[TASK INPUTS Boundary: Start]

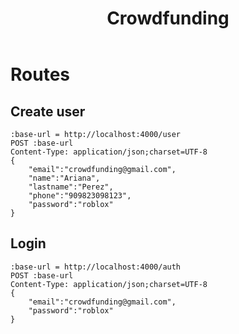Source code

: #+title: Crowdfunding
* Routes
** Create user
#+begin_src restclient
:base-url = http://localhost:4000/user
POST :base-url
Content-Type: application/json;charset=UTF-8
{
    "email":"crowdfunding@gmail.com",
    "name":"Ariana",
    "lastname":"Perez",
    "phone":"909823098123",
    "password":"roblox"
}
#+end_src

#+RESULTS:
#+BEGIN_SRC js
{
  "error": false,
  "data": {
    "name": "Ariana",
    "lastname": "Perez",
    "phone": "909823098123",
    "email": "crowdfunding@gmail.com",
    "password": "$2a$10$2xTirDX2KnGoHTxyJZabEuBPCRzORkY7wq4FAy8NFaIyVtoQbC2y2",
    "id": 8
  },
  "status": 200,
  "message": "ok"
}
// POST http://localhost:4000/user
// HTTP/1.1 200 OK
// Content-Type: application/json; charset=utf-8
// Content-Length: 224
// Date: Thu, 22 Apr 2021 22:18:08 GMT
// Connection: keep-alive
// Keep-Alive: timeout=5
// Request duration: 0.261104s
#+END_SRC

** Login
#+begin_src restclient
:base-url = http://localhost:4000/auth
POST :base-url
Content-Type: application/json;charset=UTF-8
{
    "email":"crowdfunding@gmail.com",
    "password":"roblox"
}
#+end_src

[TASK INPUTS Boundary: End]

WHAT IS EXPECTED ▸
All records must be output exactly as they are, except for the pictures, which are left out.

RESULT OF THIS EXERCISE ▸
Source code

: #+title: Crowdfunding
* Routes
** Create user
#+begin_src restclient
:base-url = http://localhost:4000/user
POST :base-url
Content-Type: application/json;charset=UTF-8
{
    "email":"crowdfunding@gmail.com",
    "name":"Ariana",
    "lastname":"Perez",
    "phone":"909823098123",
    "password":"roblox"
}
#+end_src

#+RESULTS:
#+BEGIN_SRC js
{
  "error": false,
  "data": {
    "name": "Ariana",
    "lastname": "Perez",
    "phone": "909823098123",
    "email": "crowdfunding@gmail.com",
    "password": "$2a$10$2xTirDX2KnGoHTxyJZabEuBPCRzORkY7wq4FAy8NFaIyVtoQbC2y2",
    "id": 8
  },
  "status": 200,
  "message": "ok"
}
// POST http://localhost:4000/user
// HTTP/1.1 200 OK
// Content-Type: application/json; charset=utf-8
// Content-Length: 224
// Date: Thu, 22 Apr 2021 22:18:08 GMT
// Connection: keep-alive
// Keep-Alive: timeout=5
// Request duration: 0.261104s
#+END_SRC

** Login
#+begin_src restclient
:base-url = http://localhost:4000/auth
POST :base-url
Content-Type: application/json;charset=UTF-8
{
    "email":"crowdfunding@gmail.com",
    "password":"roblox"
}
#+end_src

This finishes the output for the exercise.